Science Fair Project Encyclopedia
In social sciences, superstructure is the set of socio-psychological feedback loops that maintain a coherent and meaningful structure in a given society, or part thereof. It can include the culture, institutions, power structures, roles, and rituals of the society. It is that which, through conditioned behaviors (both interpersonal and situational), enforces a set of constraints and guidelines on human activity in a stable and effective fashion, such that it engenders a society's characteristic organization, and it is that characteristic organization itself.
By most sociological schema, superstructure does not refer to the specific materials of an organization, such as a school or a store, but rather to the set of psychological or semantic configurations whereby that structure is rationalised and reproduced in human experience. That is, it is the "invisible force" behind or within the structure, or perhaps, it is the anthropocentric "reason" for the structure.
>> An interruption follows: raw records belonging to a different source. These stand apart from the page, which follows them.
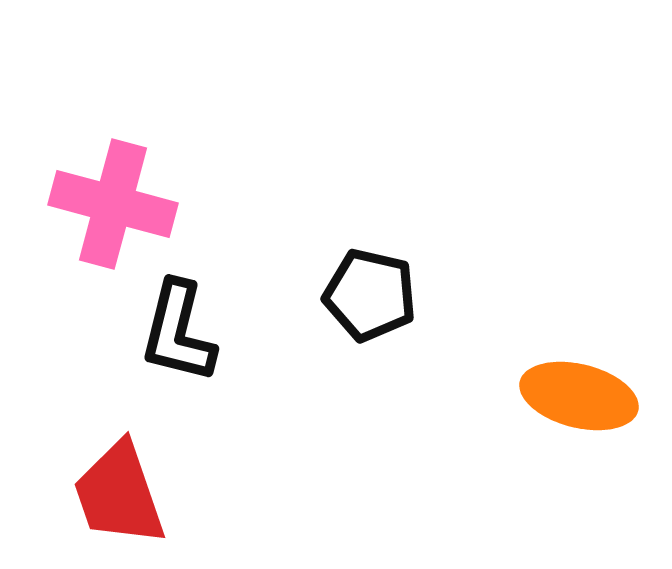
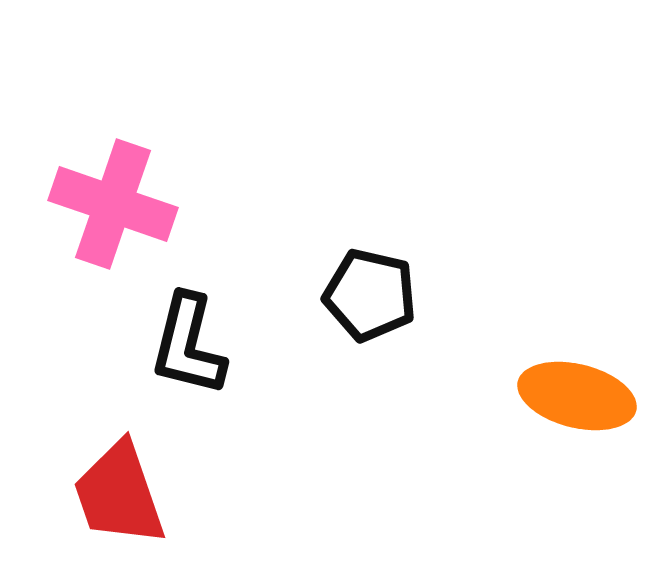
pink cross: rotated 4 degrees clockwise
black L-shape: moved 10 px right, 13 px down
orange ellipse: moved 2 px left
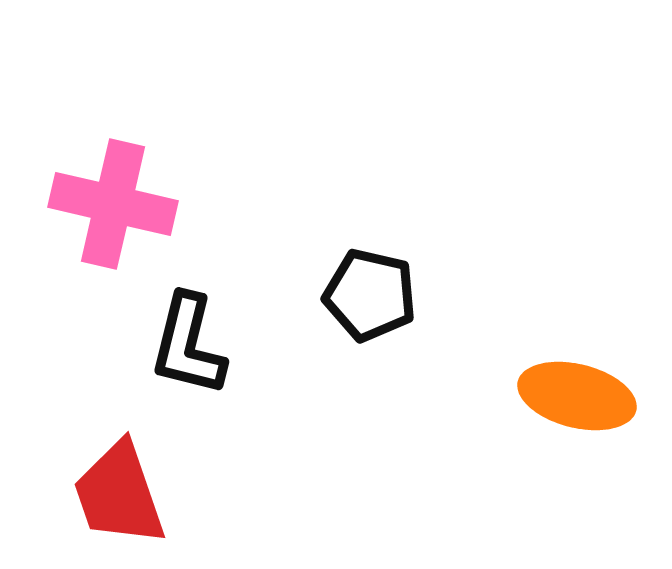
pink cross: rotated 6 degrees counterclockwise
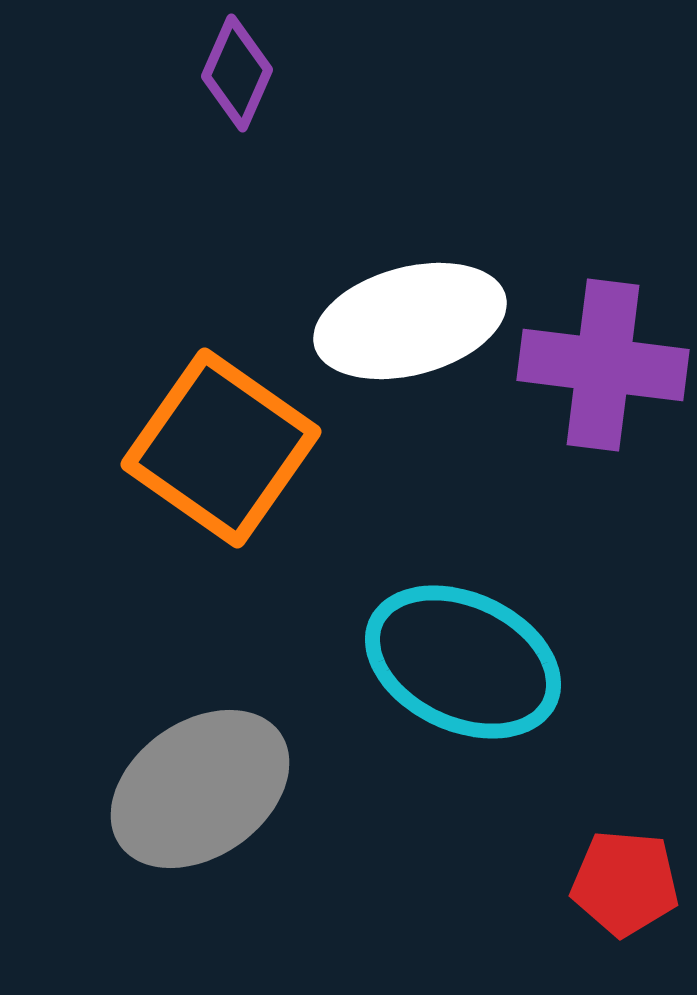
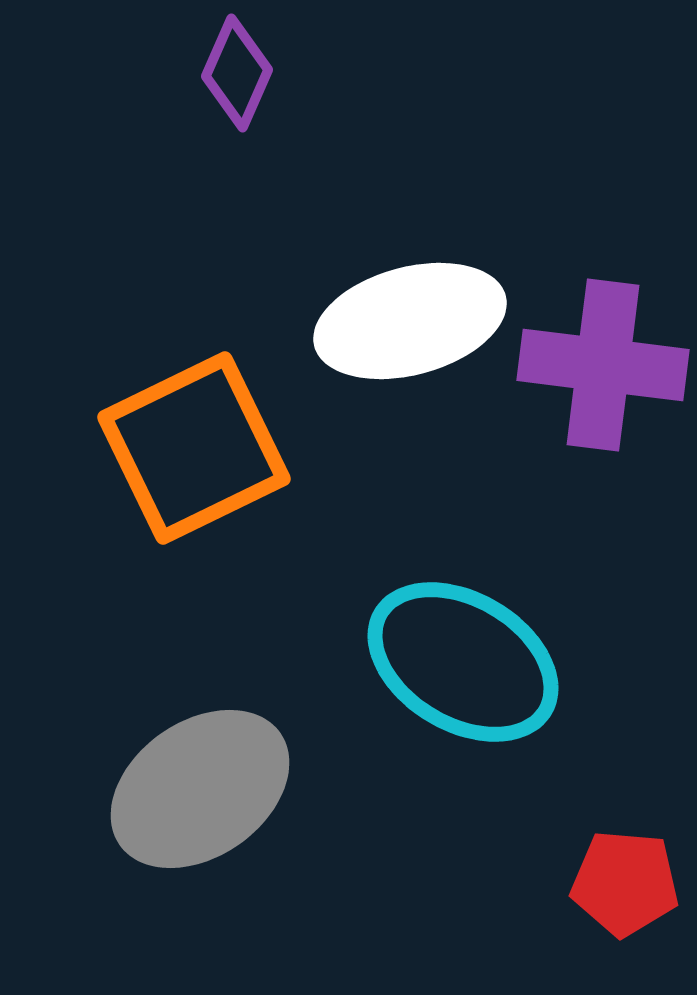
orange square: moved 27 px left; rotated 29 degrees clockwise
cyan ellipse: rotated 6 degrees clockwise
According to one sociological perspective, superstructure may be revealed by examining the direct interpersonal engagements that take place within canonical (typical) settings or situations, through the hermeneutic of sociobiology.
Within Marxist social theory, superstructure is the particular form through which human subjectivity engages with the material substance of society. The form is to an extent objective and to an extent subjective. The relationship between superstructure and base is considered to be a dialectical one, not a distinction between actual entities "in the world".
According to Richard Middleton (1990), in Antonio Gramsci's conception or theory superstructural elements (cultural elements), what Middleton calls instances of practice, related to (and not predetermined by) economic elements through a process of articulation.
In engineering, superstructure refers to parts of a construction that project above a baseline: in building works, above the foundations, in shipbuilding, above the main deck.
- Middleton, Richard (1990/2002). Studying Popular Music. Philadelphia: Open University Press. ISBN 0335152759.